ORLEANS — Isaac Snow was no Anglophile. The Eastham native, twice imprisoned by the British during the Revolutionary War, returned to America with the help of the French. In 1797, when the south parish of Eastham became its own town and needed a name, Snow urged that the new community be called Orleans in honor of the revolutionary spirit of a Gallic aristocrat who became known as “Citizen Equality.”
Just a couple of years ago, a portrait of Louis Philippe Joseph d’Orleans was donated anonymously to the town. Now the Orleans Cultural Council, which helped bring the Michael Magyar light sculpture of the duke to Eldredge Park last year, is raising funds to restore the painting and display it at town hall.
Debra Dickinson, a painting conservator, said the work is “an early copy, very early 1800s” of the original by Hyachinthe Rigaud, painter to the king, that hangs in Versailles. When she speaks of the duke, it’s as if he’s in the room with her.
“He’s someone you’d want to sit down and have tea with, or some other form of drink,” she said. “He just looks like a very interesting person, very charming… So many historical portraits are so severe looking. This fellow looks very approachable and curious and pleasant.”
But the painting itself “is in horrible condition,” said Dickinson, whose preparation for conserving art included studying the techniques of the old masters in Rome. “There have been two extensive restorations in the past, I can tell by examination, (but) what was done is not holding up. In fact, it’s making the job today a lot more complicated. I have to undo and reverse everything that’s already been done, remove all the former restoration.”
The portrait is showing “cracking that’s making almost elongated puzzle pieces on all the edges,” Dickinson said. Then “there’s cupping, pulling right up off the canvas. This is a very old painting, at least a couple hundred years old.”
The result of Dickinson’s work will be to “enable the piece of art to still show its place in history,” she said, “and yet always (respect) the artist’s original intent and allow that original brilliance to shine through again… The final result does not make the piece appear as if it was painted yesterday. I preserve the character that comes with age.”
You might say Louis Philippe is a character for the ages. Privileged by birth with connections to the royal family, he married the richest heiress in France. An advocate of a constitutional rather than absolute monarchy, he sided with the revolutionary movement, going so far as to change his name to Phillipe Egalite and become known as Citoyen Egalite. Although he voted for the execution of King Louis XVI, that was not enough to save his own head from the guillotine when his son was accused of plotting against the Revolution. Ironically, that son survived in exile and became the last king of France in 1830. The younger Phillipe visited the United States including, according to one source, Cape Cod in 1797, when the town of Orleans was named.

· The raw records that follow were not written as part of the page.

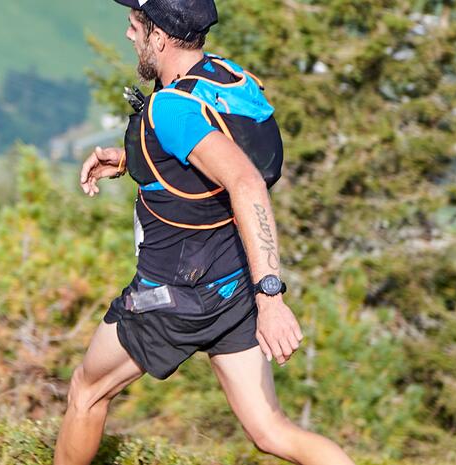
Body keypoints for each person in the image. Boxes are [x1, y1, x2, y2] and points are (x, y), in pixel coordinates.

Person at [55, 0, 354, 464]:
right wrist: (129, 160)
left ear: (160, 38)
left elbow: (245, 181)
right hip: (230, 293)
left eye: (135, 27)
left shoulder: (170, 111)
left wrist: (272, 299)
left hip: (172, 296)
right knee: (271, 431)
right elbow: (200, 164)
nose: (129, 36)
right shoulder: (225, 79)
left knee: (87, 391)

JoAnna Keeley, a former chair of the Orleans Cultural Council, approached the group about the restoration project. “We’re pushing it along because it kind of fits in with our mission to support the cultural environment, to help people see art and beauty and history and how it all works together,” council member Eileen Godin said. “We’re not a moneyed organization. We get a small stipend from the town and some money from the Massachusetts Cultural Council. We use that money to help fund local artists, performers, authors, painters, musicians so they can perform all these wonderful events for people who live in town. It gives the local people a chance to exhibit their wares.”
The council is hoping to raise $3,500 to restore both the painting of the duke and its frame. Checks made to the Orleans Cultural Council with the notation “portrait” can be mailed to Orleans Cultural Council, Orleans Town Hall, 19 School St., Orleans MA 02653. Contributions of $100 or more from businesses and residents will be recognized on a brass plate next to the painting on display in town hall.
Information from the Centers for History and Culture in Orleans and Wikipedia was used in this article.